◆ The task ◆
Can you put the text lines of the rows below into a JSON list of strings, one string per line, skipping blank lines and leaving out the pictures?
=== Material supplied ===
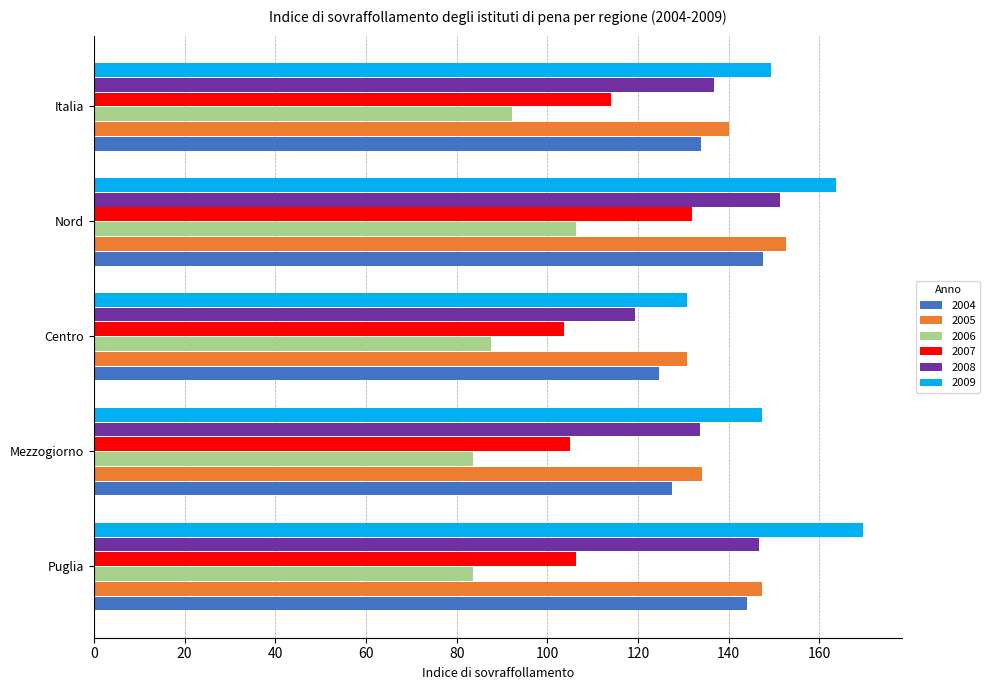

What is the difference between the highest and lowest values at Mezzogiorno?

63.6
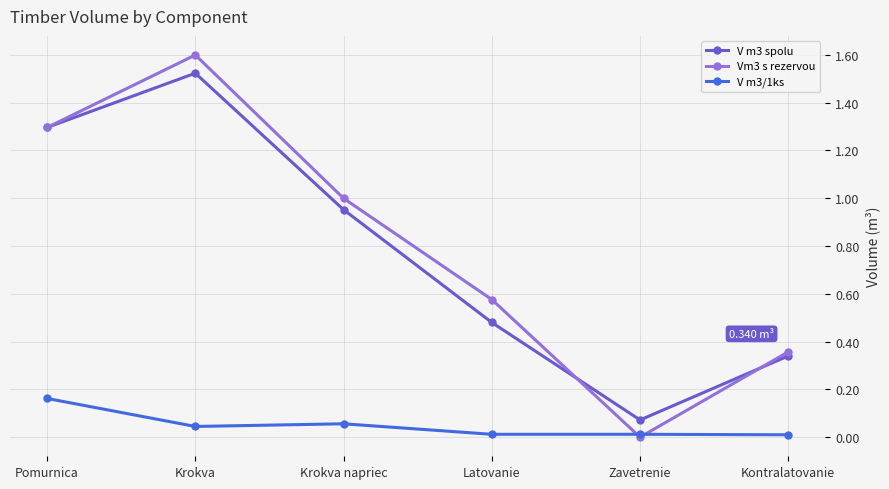

At which category is the sum across all series the highest?

Krokva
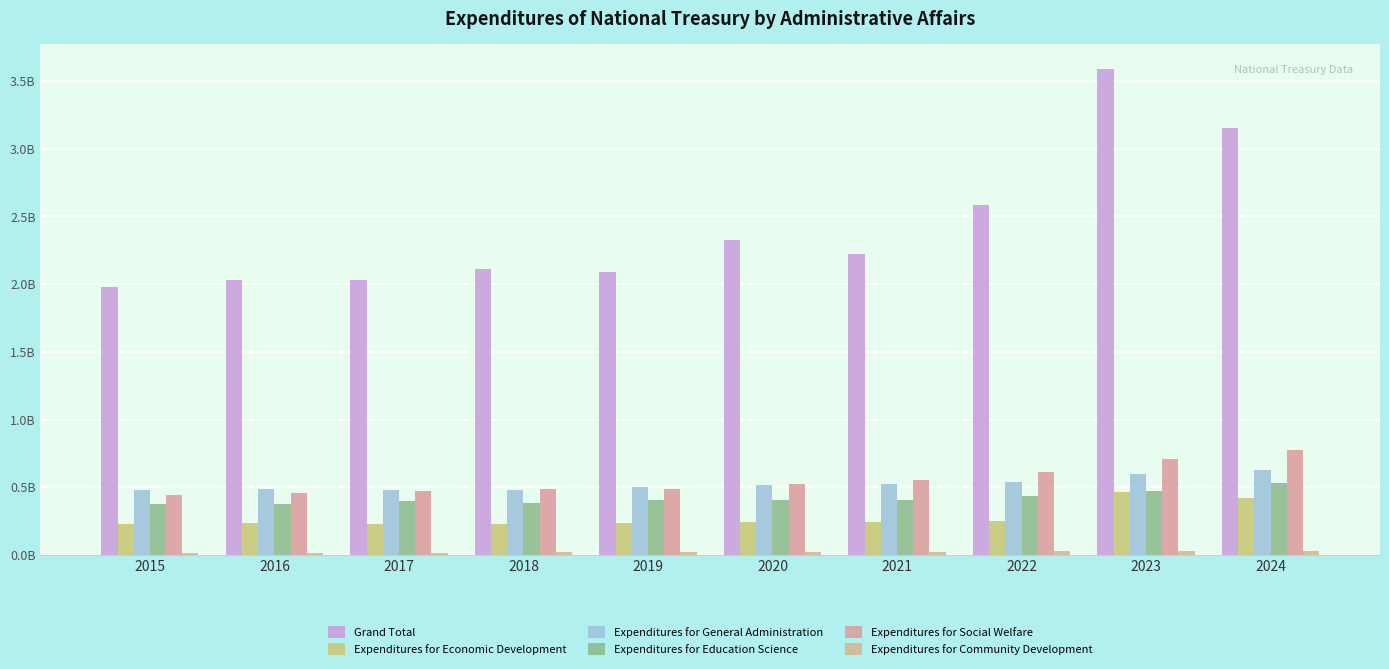

What is the maximum value shown in the chart?

3592745268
===
◆ Exercise result ◆
[
  "What is the difference between the highest and lowest values at Mezzogiorno?",
  "63.6",
  "At which category is the sum across all series the highest?",
  "Krokva",
  "What is the maximum value shown in the chart?",
  "3592745268"
]